8b is provided. Further, the motor stator 56 is radially integrally provided with a plurality of protrusions 56a that press against the inner circumferential surface of the shell 51 similarly to the bearing support 58. These protrusions 56a or the bearing support 58
The projections 58a are formed in different shapes so that the rotation center of the compression mechanism assembly 53 coincides with the rotation center of the motor rotor 57 and is eccentrically vertically upward from the center of the shell 51. Note that in the figure, the symbols 01 and 0□ indicate the center of the shell 51 and the rotation center of the compression mechanism assembly 53, respectively.

In the scroll compressor configured in this manner, by positioning the central axis A of the compression mechanism assembly 53 vertically above the central axis B of the shell 51, an oil sump with a wide space below the compression mechanism assembly 52 is created. 52 can be formed.

Therefore, in the present invention, it is possible to secure a sufficient amount of oil in the oil reservoir 52 to lubricate each bearing sliding portion. Further, even if the oil in the oil reservoir 27 increases during operation, the rise in the oil level can be suppressed.

〔Effect of the invention〕

As explained above, according to the present invention, there is provided a cylindrical shell having an oil reservoir at the bottom and a central axis extending in the horizontal direction, and two cylindrical shells provided inside the shell and each assembled eccentrically with respect to the other. a compression mechanism assembly having two scrolls and a motor for driving one of these scrolls, and the central axis of the compression mechanism assembly is eccentrically positioned vertically above the central axis of the shell, so that compression An oil sump with a large space can be formed below the mechanism assembly. Therefore, sufficient oil can be secured in the oil reservoir to lubricate the sliding parts of each bearing, thereby preventing burnout of the sliding parts of the bearings due to a decrease in oil viscosity due to refrigerant infiltration into the oil. be able to. In addition, even if the oil in the oil sump increases, the rise in oil level can be suppressed, so the balancer no longer stirs the oil as in the past, preventing performance deterioration due to increased load on the compressor. You can also do it.

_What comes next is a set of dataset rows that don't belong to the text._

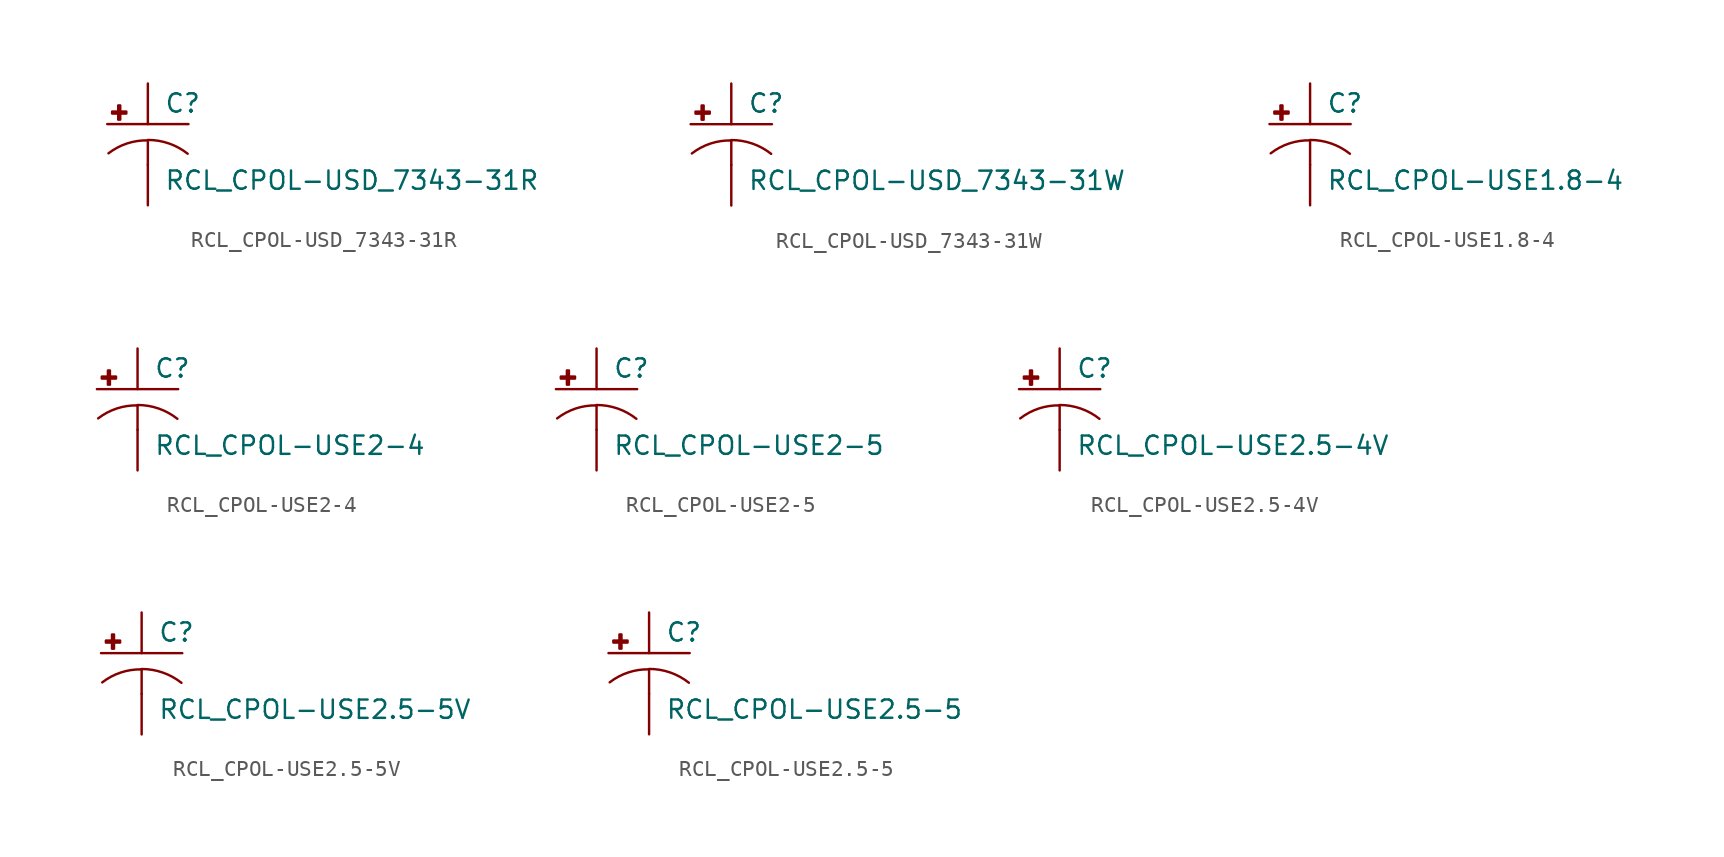
<source format=kicad_sym>
(kicad_symbol_lib
  (version 20210619)
  (generator kicad_symbol_editor)
  (symbol "RCL_CPOL-USD_7343-31R"
    (pin_numbers hide)
    (pin_names
      (offset 1.016) hide)
    (property "Reference" "C"
      (at 1.016 0.635 0)
      (effects (font (size 1.143 1.143)) (justify left bottom)))
    (property "Value" "RCL_CPOL-USD_7343-31R"
      (at 1.016 -4.191 0)
      (effects (font (size 1.143 1.143)) (justify left bottom)))
    (property "ki_locked" ""
      (at 0 0 0)
      (effects (font (size 1.27 1.27))))
    (symbol "RCL_CPOL-USD_7343-31R_1_0"
      (polyline (pts (xy -2.54 0) (xy 2.54 0)) (stroke (width 0)) (fill (type none)))
      (polyline (pts (xy 0 -1.016) (xy 0 -2.54)) (stroke (width 0)) (fill (type none)))
      (polyline (pts (xy 0 -1.016) (xy 0 -1.016)) (stroke (width 0)) (fill (type none))))
    (symbol "RCL_CPOL-USD_7343-31R_1_1"
      (arc (start 0 -1.016) (end -2.4638 -1.8288) (radius (at 0 -5.0546) (length 4.0386) (angles 90.1 127.3)) (stroke (width 0)) (fill (type none)))
      (arc (start 2.4892 -1.8542) (end 0 -0.9906) (radius (at 0 -5.0292) (length 4.0386) (angles 52.3 89.9)) (stroke (width 0)) (fill (type none)))
      (rectangle (start -2.235 0.66) (end -1.346 0.787) (stroke (width 0)) (fill (type outline)))
      (rectangle (start -1.854 0.279) (end -1.727 1.168) (stroke (width 0)) (fill (type outline)))
      (pin passive line (at 0 2.54 270) (length 2.54) (name "+" (effects (font (size 1.016 1.016)))) (number "+" (effects (font (size 1.016 1.016)))))
      (pin passive line (at 0 -5.08 90) (length 2.54) (name "-" (effects (font (size 1.016 1.016)))) (number "-" (effects (font (size 1.016 1.016)))))))
  (symbol "RCL_CPOL-USD_7343-31W"
    (pin_numbers hide)
    (pin_names
      (offset 1.016) hide)
    (property "Reference" "C"
      (at 1.016 0.635 0)
      (effects (font (size 1.143 1.143)) (justify left bottom)))
    (property "Value" "RCL_CPOL-USD_7343-31W"
      (at 1.016 -4.191 0)
      (effects (font (size 1.143 1.143)) (justify left bottom)))
    (property "ki_locked" ""
      (at 0 0 0)
      (effects (font (size 1.27 1.27))))
    (symbol "RCL_CPOL-USD_7343-31W_1_0"
      (polyline (pts (xy -2.54 0) (xy 2.54 0)) (stroke (width 0)) (fill (type none)))
      (polyline (pts (xy 0 -1.016) (xy 0 -2.54)) (stroke (width 0)) (fill (type none)))
      (polyline (pts (xy 0 -1.016) (xy 0 -1.016)) (stroke (width 0)) (fill (type none))))
    (symbol "RCL_CPOL-USD_7343-31W_1_1"
      (arc (start 0 -1.016) (end -2.4638 -1.8288) (radius (at 0 -5.0546) (length 4.0386) (angles 90.1 127.3)) (stroke (width 0)) (fill (type none)))
      (arc (start 2.4892 -1.8542) (end 0 -0.9906) (radius (at 0 -5.0292) (length 4.0386) (angles 52.3 89.9)) (stroke (width 0)) (fill (type none)))
      (rectangle (start -2.235 0.66) (end -1.346 0.787) (stroke (width 0)) (fill (type outline)))
      (rectangle (start -1.854 0.279) (end -1.727 1.168) (stroke (width 0)) (fill (type outline)))
      (pin passive line (at 0 2.54 270) (length 2.54) (name "+" (effects (font (size 1.016 1.016)))) (number "+" (effects (font (size 1.016 1.016)))))
      (pin passive line (at 0 -5.08 90) (length 2.54) (name "-" (effects (font (size 1.016 1.016)))) (number "-" (effects (font (size 1.016 1.016)))))))
  (symbol "RCL_CPOL-USE1.8-4"
    (pin_numbers hide)
    (pin_names
      (offset 1.016) hide)
    (property "Reference" "C"
      (at 1.016 0.635 0)
      (effects (font (size 1.143 1.143)) (justify left bottom)))
    (property "Value" "RCL_CPOL-USE1.8-4"
      (at 1.016 -4.191 0)
      (effects (font (size 1.143 1.143)) (justify left bottom)))
    (property "ki_locked" ""
      (at 0 0 0)
      (effects (font (size 1.27 1.27))))
    (symbol "RCL_CPOL-USE1.8-4_1_0"
      (polyline (pts (xy -2.54 0) (xy 2.54 0)) (stroke (width 0)) (fill (type none)))
      (polyline (pts (xy 0 -1.016) (xy 0 -2.54)) (stroke (width 0)) (fill (type none)))
      (polyline (pts (xy 0 -1.016) (xy 0 -1.016)) (stroke (width 0)) (fill (type none))))
    (symbol "RCL_CPOL-USE1.8-4_1_1"
      (arc (start 0 -1.016) (end -2.4638 -1.8288) (radius (at 0 -5.0546) (length 4.0386) (angles 90.1 127.3)) (stroke (width 0)) (fill (type none)))
      (arc (start 2.4892 -1.8542) (end 0 -0.9906) (radius (at 0 -5.0292) (length 4.0386) (angles 52.3 89.9)) (stroke (width 0)) (fill (type none)))
      (rectangle (start -2.235 0.66) (end -1.346 0.787) (stroke (width 0)) (fill (type outline)))
      (rectangle (start -1.854 0.279) (end -1.727 1.168) (stroke (width 0)) (fill (type outline)))
      (pin passive line (at 0 2.54 270) (length 2.54) (name "+" (effects (font (size 1.016 1.016)))) (number "+" (effects (font (size 1.016 1.016)))))
      (pin passive line (at 0 -5.08 90) (length 2.54) (name "-" (effects (font (size 1.016 1.016)))) (number "-" (effects (font (size 1.016 1.016)))))))
  (symbol "RCL_CPOL-USE2-4"
    (pin_numbers hide)
    (pin_names
      (offset 1.016) hide)
    (property "Reference" "C"
      (at 1.016 0.635 0)
      (effects (font (size 1.143 1.143)) (justify left bottom)))
    (property "Value" "RCL_CPOL-USE2-4"
      (at 1.016 -4.191 0)
      (effects (font (size 1.143 1.143)) (justify left bottom)))
    (property "ki_locked" ""
      (at 0 0 0)
      (effects (font (size 1.27 1.27))))
    (symbol "RCL_CPOL-USE2-4_1_0"
      (polyline (pts (xy -2.54 0) (xy 2.54 0)) (stroke (width 0)) (fill (type none)))
      (polyline (pts (xy 0 -1.016) (xy 0 -2.54)) (stroke (width 0)) (fill (type none)))
      (polyline (pts (xy 0 -1.016) (xy 0 -1.016)) (stroke (width 0)) (fill (type none))))
    (symbol "RCL_CPOL-USE2-4_1_1"
      (arc (start 0 -1.016) (end -2.4638 -1.8288) (radius (at 0 -5.0546) (length 4.0386) (angles 90.1 127.3)) (stroke (width 0)) (fill (type none)))
      (arc (start 2.4892 -1.8542) (end 0 -0.9906) (radius (at 0 -5.0292) (length 4.0386) (angles 52.3 89.9)) (stroke (width 0)) (fill (type none)))
      (rectangle (start -2.235 0.66) (end -1.346 0.787) (stroke (width 0)) (fill (type outline)))
      (rectangle (start -1.854 0.279) (end -1.727 1.168) (stroke (width 0)) (fill (type outline)))
      (pin passive line (at 0 2.54 270) (length 2.54) (name "+" (effects (font (size 1.016 1.016)))) (number "+" (effects (font (size 1.016 1.016)))))
      (pin passive line (at 0 -5.08 90) (length 2.54) (name "-" (effects (font (size 1.016 1.016)))) (number "-" (effects (font (size 1.016 1.016)))))))
  (symbol "RCL_CPOL-USE2-5"
    (pin_numbers hide)
    (pin_names
      (offset 1.016) hide)
    (property "Reference" "C"
      (at 1.016 0.635 0)
      (effects (font (size 1.143 1.143)) (justify left bottom)))
    (property "Value" "RCL_CPOL-USE2-5"
      (at 1.016 -4.191 0)
      (effects (font (size 1.143 1.143)) (justify left bottom)))
    (property "ki_locked" ""
      (at 0 0 0)
      (effects (font (size 1.27 1.27))))
    (symbol "RCL_CPOL-USE2-5_1_0"
      (polyline (pts (xy -2.54 0) (xy 2.54 0)) (stroke (width 0)) (fill (type none)))
      (polyline (pts (xy 0 -1.016) (xy 0 -2.54)) (stroke (width 0)) (fill (type none)))
      (polyline (pts (xy 0 -1.016) (xy 0 -1.016)) (stroke (width 0)) (fill (type none))))
    (symbol "RCL_CPOL-USE2-5_1_1"
      (arc (start 0 -1.016) (end -2.4638 -1.8288) (radius (at 0 -5.0546) (length 4.0386) (angles 90.1 127.3)) (stroke (width 0)) (fill (type none)))
      (arc (start 2.4892 -1.8542) (end 0 -0.9906) (radius (at 0 -5.0292) (length 4.0386) (angles 52.3 89.9)) (stroke (width 0)) (fill (type none)))
      (rectangle (start -2.235 0.66) (end -1.346 0.787) (stroke (width 0)) (fill (type outline)))
      (rectangle (start -1.854 0.279) (end -1.727 1.168) (stroke (width 0)) (fill (type outline)))
      (pin passive line (at 0 2.54 270) (length 2.54) (name "+" (effects (font (size 1.016 1.016)))) (number "+" (effects (font (size 1.016 1.016)))))
      (pin passive line (at 0 -5.08 90) (length 2.54) (name "-" (effects (font (size 1.016 1.016)))) (number "-" (effects (font (size 1.016 1.016)))))))
  (symbol "RCL_CPOL-USE2.5-4V"
    (pin_numbers hide)
    (pin_names
      (offset 1.016) hide)
    (property "Reference" "C"
      (at 1.016 0.635 0)
      (effects (font (size 1.143 1.143)) (justify left bottom)))
    (property "Value" "RCL_CPOL-USE2.5-4V"
      (at 1.016 -4.191 0)
      (effects (font (size 1.143 1.143)) (justify left bottom)))
    (property "ki_locked" ""
      (at 0 0 0)
      (effects (font (size 1.27 1.27))))
    (symbol "RCL_CPOL-USE2.5-4V_1_0"
      (polyline (pts (xy -2.54 0) (xy 2.54 0)) (stroke (width 0)) (fill (type none)))
      (polyline (pts (xy 0 -1.016) (xy 0 -2.54)) (stroke (width 0)) (fill (type none)))
      (polyline (pts (xy 0 -1.016) (xy 0 -1.016)) (stroke (width 0)) (fill (type none))))
    (symbol "RCL_CPOL-USE2.5-4V_1_1"
      (arc (start 0 -1.016) (end -2.4638 -1.8288) (radius (at 0 -5.0546) (length 4.0386) (angles 90.1 127.3)) (stroke (width 0)) (fill (type none)))
      (arc (start 2.4892 -1.8542) (end 0 -0.9906) (radius (at 0 -5.0292) (length 4.0386) (angles 52.3 89.9)) (stroke (width 0)) (fill (type none)))
      (rectangle (start -2.235 0.66) (end -1.346 0.787) (stroke (width 0)) (fill (type outline)))
      (rectangle (start -1.854 0.279) (end -1.727 1.168) (stroke (width 0)) (fill (type outline)))
      (pin passive line (at 0 2.54 270) (length 2.54) (name "+" (effects (font (size 1.016 1.016)))) (number "+" (effects (font (size 1.016 1.016)))))
      (pin passive line (at 0 -5.08 90) (length 2.54) (name "-" (effects (font (size 1.016 1.016)))) (number "-" (effects (font (size 1.016 1.016)))))))
  (symbol "RCL_CPOL-USE2.5-5V"
    (pin_numbers hide)
    (pin_names
      (offset 1.016) hide)
    (property "Reference" "C"
      (at 1.016 0.635 0)
      (effects (font (size 1.143 1.143)) (justify left bottom)))
    (property "Value" "RCL_CPOL-USE2.5-5V"
      (at 1.016 -4.191 0)
      (effects (font (size 1.143 1.143)) (justify left bottom)))
    (property "ki_locked" ""
      (at 0 0 0)
      (effects (font (size 1.27 1.27))))
    (symbol "RCL_CPOL-USE2.5-5V_1_0"
      (polyline (pts (xy -2.54 0) (xy 2.54 0)) (stroke (width 0)) (fill (type none)))
      (polyline (pts (xy 0 -1.016) (xy 0 -2.54)) (stroke (width 0)) (fill (type none)))
      (polyline (pts (xy 0 -1.016) (xy 0 -1.016)) (stroke (width 0)) (fill (type none))))
    (symbol "RCL_CPOL-USE2.5-5V_1_1"
      (arc (start 0 -1.016) (end -2.4638 -1.8288) (radius (at 0 -5.0546) (length 4.0386) (angles 90.1 127.3)) (stroke (width 0)) (fill (type none)))
      (arc (start 2.4892 -1.8542) (end 0 -0.9906) (radius (at 0 -5.0292) (length 4.0386) (angles 52.3 89.9)) (stroke (width 0)) (fill (type none)))
      (rectangle (start -2.235 0.66) (end -1.346 0.787) (stroke (width 0)) (fill (type outline)))
      (rectangle (start -1.854 0.279) (end -1.727 1.168) (stroke (width 0)) (fill (type outline)))
      (pin passive line (at 0 2.54 270) (length 2.54) (name "+" (effects (font (size 1.016 1.016)))) (number "+" (effects (font (size 1.016 1.016)))))
      (pin passive line (at 0 -5.08 90) (length 2.54) (name "-" (effects (font (size 1.016 1.016)))) (number "-" (effects (font (size 1.016 1.016)))))))
  (symbol "RCL_CPOL-USE2.5-5"
    (pin_numbers hide)
    (pin_names
      (offset 1.016) hide)
    (property "Reference" "C"
      (at 1.016 0.635 0)
      (effects (font (size 1.143 1.143)) (justify left bottom)))
    (property "Value" "RCL_CPOL-USE2.5-5"
      (at 1.016 -4.191 0)
      (effects (font (size 1.143 1.143)) (justify left bottom)))
    (property "ki_locked" ""
      (at 0 0 0)
      (effects (font (size 1.27 1.27))))
    (symbol "RCL_CPOL-USE2.5-5_1_0"
      (polyline (pts (xy -2.54 0) (xy 2.54 0)) (stroke (width 0)) (fill (type none)))
      (polyline (pts (xy 0 -1.016) (xy 0 -2.54)) (stroke (width 0)) (fill (type none)))
      (polyline (pts (xy 0 -1.016) (xy 0 -1.016)) (stroke (width 0)) (fill (type none))))
    (symbol "RCL_CPOL-USE2.5-5_1_1"
      (arc (start 0 -1.016) (end -2.4638 -1.8288) (radius (at 0 -5.0546) (length 4.0386) (angles 90.1 127.3)) (stroke (width 0)) (fill (type none)))
      (arc (start 2.4892 -1.8542) (end 0 -0.9906) (radius (at 0 -5.0292) (length 4.0386) (angles 52.3 89.9)) (stroke (width 0)) (fill (type none)))
      (rectangle (start -2.235 0.66) (end -1.346 0.787) (stroke (width 0)) (fill (type outline)))
      (rectangle (start -1.854 0.279) (end -1.727 1.168) (stroke (width 0)) (fill (type outline)))
      (pin passive line (at 0 2.54 270) (length 2.54) (name "+" (effects (font (size 1.016 1.016)))) (number "+" (effects (font (size 1.016 1.016)))))
      (pin passive line (at 0 -5.08 90) (length 2.54) (name "-" (effects (font (size 1.016 1.016)))) (number "-" (effects (font (size 1.016 1.016))))))))
</source>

[Brief Description of the Drawings] Fig. 1 is a sectional view showing a scroll compressor according to the present invention;
Figures 2, 3, and 4 are a sectional view taken along the nn line in Figure 1, a sectional view taken along the fir-1111 line, a sectional view taken along the fV-TV line, and Figure 5 (al to fdl indicate the operation of the scroll compressor. FIG. 6, which is a diagram for explaining the principle, is a sectional view showing a conventional scroll compressor. 51 Shell, 52 Oil sump, 53.
... Compression mechanism assembly, 54... Fixed scroll,
55... Rocking scroll, 56... Motor stator, 57... Motor rotor, A, B... Center axis line. 2nd A, B; middle tσ @ winter 3rd figure 5th figure 4th figure 6- figure

Claims (1)

[Claims] A cylindrical shell having an oil reservoir at its bottom and a center axis extending horizontally, two scrolls installed inside this shell and each assembled eccentrically to each other, and one of these scrolls. a compression mechanism assembly having a motor for driving the scroll compressor, the center axis of the compression mechanism assembly being eccentrically positioned vertically above the center axis of the shell.